A movie really in line with my tastes 🙂
Not because of the bikes and the cool dudes. It has them, in spades xD, but what makes this screenplay very specific to my liking is the curiosity it shows about human differences, not generalizing, and how it takes the proper time for cinematic character-study’s due diligence.
That makes it a tricky film to recommend. If you expect it to be a crime drama with a postmodern sheen from the leather jackets, like ‘Goodfellas in choppers’, it’s not it. Also, if you expect the motorized theme to serve as an engine for a fast-paced film, nope, not that either.
However, the drama here is very strong and tastefully tapped into it. And the pacing is simultaneously ideal for what the screenplay set out to study as it is creative with its sudden time shifts (which are also important for our own relationship with the myths here deconstructed).
Look, I don’t care a bit for the cult of loud engines as proof of man’s exceptionalism. But, the power of cinema is capturing these raspy-sounding motors in motion, with confident-looking actors in them, and then using such framing to explore why were these men in need of external engines to pump their internal ones.

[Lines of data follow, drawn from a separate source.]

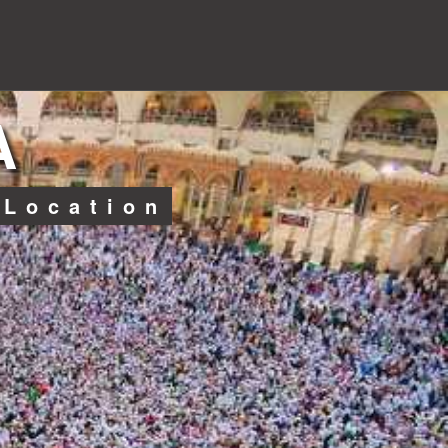
A
 Location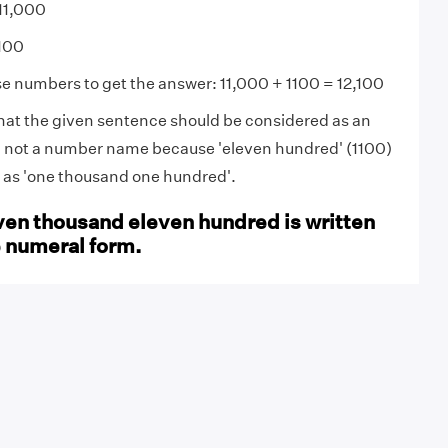
11,000
100
se numbers to get the answer: 11,000 + 1100 = 12,100
that the given sentence should be considered as an
not a number name because 'eleven hundred' (1100)
d as 'one thousand one hundred'.
ven thousand eleven hundred is written
e numeral form.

The Bikeriders has really good cinematography, costuming and art direction, that give the film the aesthetic it needs (and we were expecting from), but with a twist. Being interested in exploring the rise and fall of mythmaking, it’s important that these images exude an aura of gods down on earth playing in the mud. And then time shift to everyday normal life.
Add to that the jukebox soundtrack almost always playing (with the exception of those time shifts), and there is here a very intentional stylization on the surface of life-myth as a sum of greatest hits of epicness, chill and escapism. However, if you listen closely to the lyrics of some carefully chosen and positioned songs, you will notice a cry for help.
And that’s The Bikeriders in a nutshell: a cinematically textured object that is very interested in using its images to peer into its subjects’ souls. It works because the filmmakers are never judgmental about the biker expression and the biker lifestyle (the movie was inspired by a documentarian’s photo-book), and from that vital base they create frames from which to sequentially peel off the layers of externalization to reach motivation.
What individual and societal events (or non-events) happened in the lives of these ordinary men to motive them to self-identify with these extraordinary myths of masculinity? The movie even has the nuance of analysing different generations of externalizations and motivations.
Cut to Jodie Comer, playing the wife of one of these bikers describing some equally-carefully chosen events, and the study of the masculine myth this movie is attempting to do gains an extra non-generalized layer. She is fantastic in the role. Finally understood the hype surrounding her as an actress.
Tom Hardy is the best I’ve seen him in 10 years.
And Austin Butler… I mean… What the actual fuck… Him being aware of all this makes it even more uau.